Diferentemente do obscurantismo, que sem conhecimento e sem ciência lutou de forma insana e ineficaz contra a peste na Europa ou a gripe Espanhola, a ciência nos possibilitou um caminho. Verdadeiramente um caminho relativamente simples do ponto de vista tecnológico que foi o isolamento social e a higiene básica, ferramentas básicas para enfrentar a pandemia. Os efeitos da pandemia na questão social e econômica foram devastadores gerando desemprego e crises humanitárias.
Por outro lado expôs aquilo que a economia não diz, os governos não assumem e que a sociedade não quer ver temos mais de 60 milhões de trabalhadores “autônomos” e “anônimos”, que na verdade são subempregados, sem garantias trabalhistas, sem previdência social, em condições precárias de moradia. Mais de 20% da população dos centros urbanos cidades vivem em vilas e favelas, à margem de políticas públicas, sem álcool, sem gel, sem água – por vezes – e sem saneamento ambiental. Populações que tradicionalmente já convivem com as epidemias de dengue, chikungunya, febre amarela, a violência, e que, por vezes, veem seus entes queridos morrerem no dia a dia por falta respiradores e vagas nas UTIs e de políticas públicas inclusivas.
O que foi diferente desta vez foi que todos procuraram aumentar as vagas nas UTIs. O coronavírus é democrático pode atingir a qualquer um, e a princípio pegou inicialmente as classes A e B, que tinham mais contato com o exterior. Assim, ninguém sabia previamente para onde a roda vai girar.
Nunca na história uma epidemia foi tão amplamente divulgada, debatida e politizada. A pandemia demonstrou a fragilidade humana, a crise dos sistemas de saúde nacionais, a deficiência do estado nas garantias básicas do cidadão. Requalificou serviços e trabalhadores da saúde e de serviços essenciais, por vezes invisíveis e mal remunerados, mas que se tornam heróis por tarefas que executam rotineiramente.
Por outro lado, demonstrou a importância do papel e da importância de fortalecimento de um sistema público de saúde como o SUS. Que sociedade surgirá após esta crise? Num primeiro momento, o sistema tem uma grande capacidade de manter o modelo e absorver crises. Mas, no campo filosófico, social, político, da saúde, de bens e serviços ficaram indagações que se refletiram nos modelos políticos e suas representações e nas ações que a sociedade, com certeza, irá produzir no caminho da transformação social que ocorrerá ao longo dos anos.

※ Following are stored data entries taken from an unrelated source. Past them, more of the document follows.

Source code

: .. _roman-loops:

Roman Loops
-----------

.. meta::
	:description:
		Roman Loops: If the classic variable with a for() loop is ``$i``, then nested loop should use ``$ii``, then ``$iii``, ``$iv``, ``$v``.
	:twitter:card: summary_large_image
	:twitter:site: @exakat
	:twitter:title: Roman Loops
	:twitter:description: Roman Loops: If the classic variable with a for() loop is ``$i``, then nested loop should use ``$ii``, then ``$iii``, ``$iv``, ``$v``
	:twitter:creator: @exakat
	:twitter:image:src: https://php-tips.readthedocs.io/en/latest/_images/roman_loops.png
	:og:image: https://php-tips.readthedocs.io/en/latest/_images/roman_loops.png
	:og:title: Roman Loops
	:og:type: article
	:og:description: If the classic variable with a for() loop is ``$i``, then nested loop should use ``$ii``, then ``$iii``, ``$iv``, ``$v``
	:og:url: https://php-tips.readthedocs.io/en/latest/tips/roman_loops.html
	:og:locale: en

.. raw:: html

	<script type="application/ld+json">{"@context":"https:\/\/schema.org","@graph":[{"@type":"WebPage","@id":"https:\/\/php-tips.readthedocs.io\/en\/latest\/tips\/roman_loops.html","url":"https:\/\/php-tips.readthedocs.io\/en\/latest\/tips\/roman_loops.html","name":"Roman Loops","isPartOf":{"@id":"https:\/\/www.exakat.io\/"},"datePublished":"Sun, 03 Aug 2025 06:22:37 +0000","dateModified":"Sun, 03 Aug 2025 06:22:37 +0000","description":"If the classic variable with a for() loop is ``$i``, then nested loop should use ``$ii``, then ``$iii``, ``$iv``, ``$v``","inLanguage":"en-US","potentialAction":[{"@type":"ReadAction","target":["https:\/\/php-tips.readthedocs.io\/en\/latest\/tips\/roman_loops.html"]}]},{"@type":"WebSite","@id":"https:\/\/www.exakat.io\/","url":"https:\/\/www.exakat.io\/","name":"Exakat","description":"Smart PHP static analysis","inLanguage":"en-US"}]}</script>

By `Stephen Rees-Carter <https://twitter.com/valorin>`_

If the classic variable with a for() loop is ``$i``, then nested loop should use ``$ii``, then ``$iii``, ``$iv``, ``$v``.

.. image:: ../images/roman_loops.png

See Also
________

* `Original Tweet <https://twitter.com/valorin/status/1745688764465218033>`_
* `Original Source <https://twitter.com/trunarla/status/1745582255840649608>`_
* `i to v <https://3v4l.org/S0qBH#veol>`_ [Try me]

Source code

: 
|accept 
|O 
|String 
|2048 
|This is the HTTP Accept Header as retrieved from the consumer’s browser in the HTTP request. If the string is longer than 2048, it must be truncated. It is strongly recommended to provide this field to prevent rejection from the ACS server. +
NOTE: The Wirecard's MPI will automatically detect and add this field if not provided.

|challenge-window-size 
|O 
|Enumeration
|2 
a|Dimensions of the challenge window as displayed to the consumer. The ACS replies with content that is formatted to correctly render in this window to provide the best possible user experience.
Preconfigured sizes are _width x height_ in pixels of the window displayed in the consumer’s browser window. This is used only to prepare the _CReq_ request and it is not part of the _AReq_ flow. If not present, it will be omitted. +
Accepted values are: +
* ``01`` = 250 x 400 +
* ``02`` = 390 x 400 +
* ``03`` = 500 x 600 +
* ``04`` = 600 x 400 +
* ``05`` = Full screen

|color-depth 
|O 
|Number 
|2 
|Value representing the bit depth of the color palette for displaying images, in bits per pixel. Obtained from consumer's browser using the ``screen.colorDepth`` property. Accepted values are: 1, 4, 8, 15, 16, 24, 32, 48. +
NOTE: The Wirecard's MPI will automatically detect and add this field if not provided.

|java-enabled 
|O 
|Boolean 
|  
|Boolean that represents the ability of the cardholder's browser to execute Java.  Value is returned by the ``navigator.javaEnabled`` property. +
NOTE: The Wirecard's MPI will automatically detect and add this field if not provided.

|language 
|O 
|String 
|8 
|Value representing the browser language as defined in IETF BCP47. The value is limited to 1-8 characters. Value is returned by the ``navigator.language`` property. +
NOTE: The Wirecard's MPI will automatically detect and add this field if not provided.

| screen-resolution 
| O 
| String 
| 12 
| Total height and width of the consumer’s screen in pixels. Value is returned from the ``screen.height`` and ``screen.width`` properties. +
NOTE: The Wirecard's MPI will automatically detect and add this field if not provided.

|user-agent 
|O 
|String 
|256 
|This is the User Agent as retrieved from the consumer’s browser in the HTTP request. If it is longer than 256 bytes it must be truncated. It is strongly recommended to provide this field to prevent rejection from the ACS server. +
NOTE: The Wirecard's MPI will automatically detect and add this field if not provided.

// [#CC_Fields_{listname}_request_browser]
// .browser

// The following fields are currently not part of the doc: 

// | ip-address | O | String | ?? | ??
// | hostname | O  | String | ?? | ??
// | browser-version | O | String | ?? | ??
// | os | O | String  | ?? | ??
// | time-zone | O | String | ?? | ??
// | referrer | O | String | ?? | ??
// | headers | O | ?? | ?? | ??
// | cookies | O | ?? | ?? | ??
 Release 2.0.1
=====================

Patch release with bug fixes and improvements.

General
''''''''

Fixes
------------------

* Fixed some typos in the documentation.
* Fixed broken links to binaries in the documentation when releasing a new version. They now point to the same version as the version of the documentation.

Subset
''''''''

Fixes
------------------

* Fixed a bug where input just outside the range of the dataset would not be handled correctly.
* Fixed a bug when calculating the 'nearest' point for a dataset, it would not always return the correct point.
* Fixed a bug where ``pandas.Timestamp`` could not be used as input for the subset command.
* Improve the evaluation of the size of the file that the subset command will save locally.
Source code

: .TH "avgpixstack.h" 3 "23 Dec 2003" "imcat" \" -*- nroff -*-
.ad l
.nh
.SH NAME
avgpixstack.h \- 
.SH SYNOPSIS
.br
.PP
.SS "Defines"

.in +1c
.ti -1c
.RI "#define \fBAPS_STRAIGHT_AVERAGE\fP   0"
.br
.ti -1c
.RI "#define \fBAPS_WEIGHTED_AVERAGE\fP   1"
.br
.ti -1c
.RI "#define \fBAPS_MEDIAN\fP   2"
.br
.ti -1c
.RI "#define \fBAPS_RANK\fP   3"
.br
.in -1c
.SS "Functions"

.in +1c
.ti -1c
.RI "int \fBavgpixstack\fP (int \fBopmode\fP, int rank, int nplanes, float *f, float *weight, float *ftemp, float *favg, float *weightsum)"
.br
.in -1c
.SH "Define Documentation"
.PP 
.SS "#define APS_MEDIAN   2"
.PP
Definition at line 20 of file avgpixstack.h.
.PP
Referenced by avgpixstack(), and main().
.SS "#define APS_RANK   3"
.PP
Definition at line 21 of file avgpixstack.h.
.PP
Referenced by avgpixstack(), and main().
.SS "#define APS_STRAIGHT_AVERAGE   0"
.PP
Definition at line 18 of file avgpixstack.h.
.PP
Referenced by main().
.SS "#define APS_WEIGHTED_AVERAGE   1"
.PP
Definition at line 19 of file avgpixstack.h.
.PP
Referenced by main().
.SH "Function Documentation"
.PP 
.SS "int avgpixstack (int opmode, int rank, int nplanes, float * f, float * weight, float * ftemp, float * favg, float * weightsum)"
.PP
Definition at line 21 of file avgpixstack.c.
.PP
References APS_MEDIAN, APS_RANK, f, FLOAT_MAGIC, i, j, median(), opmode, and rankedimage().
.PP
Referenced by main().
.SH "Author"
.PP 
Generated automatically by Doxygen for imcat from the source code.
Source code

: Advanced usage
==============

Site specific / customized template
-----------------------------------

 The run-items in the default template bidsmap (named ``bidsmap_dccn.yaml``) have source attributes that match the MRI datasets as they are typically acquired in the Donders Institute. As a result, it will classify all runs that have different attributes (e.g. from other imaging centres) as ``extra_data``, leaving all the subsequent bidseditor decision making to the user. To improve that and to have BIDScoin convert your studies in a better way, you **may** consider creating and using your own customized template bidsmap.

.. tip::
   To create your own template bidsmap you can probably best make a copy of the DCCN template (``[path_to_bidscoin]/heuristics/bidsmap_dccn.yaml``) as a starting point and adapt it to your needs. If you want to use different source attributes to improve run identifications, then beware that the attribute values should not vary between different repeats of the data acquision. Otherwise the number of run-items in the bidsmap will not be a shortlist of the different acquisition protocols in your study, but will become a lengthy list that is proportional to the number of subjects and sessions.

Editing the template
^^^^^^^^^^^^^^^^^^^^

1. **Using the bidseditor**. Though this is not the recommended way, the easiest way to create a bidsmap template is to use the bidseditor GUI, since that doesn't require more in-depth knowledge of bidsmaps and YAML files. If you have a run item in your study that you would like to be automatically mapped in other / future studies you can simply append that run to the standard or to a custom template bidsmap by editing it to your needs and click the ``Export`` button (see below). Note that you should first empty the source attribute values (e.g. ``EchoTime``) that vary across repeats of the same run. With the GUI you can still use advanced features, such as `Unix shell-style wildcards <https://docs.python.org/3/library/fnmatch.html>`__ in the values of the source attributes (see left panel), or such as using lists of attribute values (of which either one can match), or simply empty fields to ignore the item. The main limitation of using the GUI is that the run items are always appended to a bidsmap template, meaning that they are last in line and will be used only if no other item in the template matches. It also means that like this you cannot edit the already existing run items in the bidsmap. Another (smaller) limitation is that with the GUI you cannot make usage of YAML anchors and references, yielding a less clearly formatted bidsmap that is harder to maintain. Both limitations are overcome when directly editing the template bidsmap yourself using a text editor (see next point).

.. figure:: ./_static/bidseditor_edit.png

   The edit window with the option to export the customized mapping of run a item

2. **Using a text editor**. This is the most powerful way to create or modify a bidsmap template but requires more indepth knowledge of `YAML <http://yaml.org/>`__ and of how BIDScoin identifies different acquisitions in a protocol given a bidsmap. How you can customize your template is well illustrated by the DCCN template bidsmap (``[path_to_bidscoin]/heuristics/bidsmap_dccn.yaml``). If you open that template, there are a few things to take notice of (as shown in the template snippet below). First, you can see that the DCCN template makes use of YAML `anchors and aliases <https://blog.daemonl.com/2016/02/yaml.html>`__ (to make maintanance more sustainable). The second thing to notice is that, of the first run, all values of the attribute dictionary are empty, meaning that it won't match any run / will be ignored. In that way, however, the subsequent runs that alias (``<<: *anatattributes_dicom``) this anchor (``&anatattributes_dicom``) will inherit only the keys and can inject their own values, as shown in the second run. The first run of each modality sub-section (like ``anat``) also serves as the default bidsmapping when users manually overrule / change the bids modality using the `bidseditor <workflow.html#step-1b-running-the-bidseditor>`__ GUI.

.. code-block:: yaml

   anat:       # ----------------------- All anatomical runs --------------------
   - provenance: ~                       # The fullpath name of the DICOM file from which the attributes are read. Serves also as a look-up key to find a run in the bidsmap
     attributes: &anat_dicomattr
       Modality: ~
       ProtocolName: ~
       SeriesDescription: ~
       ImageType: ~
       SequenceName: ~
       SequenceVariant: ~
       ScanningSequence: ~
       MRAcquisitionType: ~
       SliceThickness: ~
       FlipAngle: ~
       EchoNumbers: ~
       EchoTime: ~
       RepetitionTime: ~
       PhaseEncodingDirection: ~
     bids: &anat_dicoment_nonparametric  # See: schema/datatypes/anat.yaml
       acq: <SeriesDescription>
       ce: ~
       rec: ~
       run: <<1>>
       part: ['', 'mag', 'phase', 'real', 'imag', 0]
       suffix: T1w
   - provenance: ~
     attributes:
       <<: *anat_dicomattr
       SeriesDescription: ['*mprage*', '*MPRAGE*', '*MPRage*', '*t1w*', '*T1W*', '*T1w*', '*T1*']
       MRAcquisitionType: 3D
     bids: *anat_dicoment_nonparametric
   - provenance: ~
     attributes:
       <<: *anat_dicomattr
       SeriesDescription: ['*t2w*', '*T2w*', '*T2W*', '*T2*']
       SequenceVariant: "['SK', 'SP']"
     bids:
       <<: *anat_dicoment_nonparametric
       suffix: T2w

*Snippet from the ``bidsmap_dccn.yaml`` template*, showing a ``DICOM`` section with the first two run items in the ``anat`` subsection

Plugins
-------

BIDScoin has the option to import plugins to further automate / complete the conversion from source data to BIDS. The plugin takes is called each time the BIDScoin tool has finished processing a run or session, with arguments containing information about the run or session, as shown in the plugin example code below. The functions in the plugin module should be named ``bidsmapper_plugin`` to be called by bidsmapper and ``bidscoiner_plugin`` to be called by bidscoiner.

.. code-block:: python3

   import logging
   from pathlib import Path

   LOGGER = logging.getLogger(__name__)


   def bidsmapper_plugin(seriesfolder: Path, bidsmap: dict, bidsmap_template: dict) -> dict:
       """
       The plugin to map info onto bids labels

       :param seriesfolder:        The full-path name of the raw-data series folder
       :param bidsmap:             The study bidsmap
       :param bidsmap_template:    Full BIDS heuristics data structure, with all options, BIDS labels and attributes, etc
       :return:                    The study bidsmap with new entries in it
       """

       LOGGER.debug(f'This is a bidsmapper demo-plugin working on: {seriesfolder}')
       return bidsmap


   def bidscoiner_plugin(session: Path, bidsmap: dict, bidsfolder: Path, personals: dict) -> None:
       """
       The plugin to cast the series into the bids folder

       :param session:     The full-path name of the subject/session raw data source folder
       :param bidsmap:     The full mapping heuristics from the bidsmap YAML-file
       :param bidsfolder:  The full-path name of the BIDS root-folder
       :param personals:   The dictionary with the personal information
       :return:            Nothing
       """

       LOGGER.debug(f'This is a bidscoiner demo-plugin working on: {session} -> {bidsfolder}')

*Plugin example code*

Não se passa por uma epidemia impunemente.
Vale a pena aqui, retomar um texto escrito pelo prof. Apolo Heringer quando do início do Projeto Manuelzão (1997), que se mostra atual como nunca:
“o paradigma antrópico de domínio da natureza ignorou duas questões: que a natureza associa o ser humano ao restante da fauna e flora; e que as atuais relações sociais excluem a maioria dos seres humanos das conquistas sociais e técnico científicas, cassando suas cidadanias e o direito à saúde. Nestas relações, o dinheiro é que confere cidadania. Este paradigma entrou em confronto antagônico agudo com o ambiente e a sociedade, ameaçando a vida da atual e das futuras gerações. As doenças também são sinais e sintomas de uma crise paradigmática. O estoque de saúde nesta sociedade está muito abaixo do aceitável”.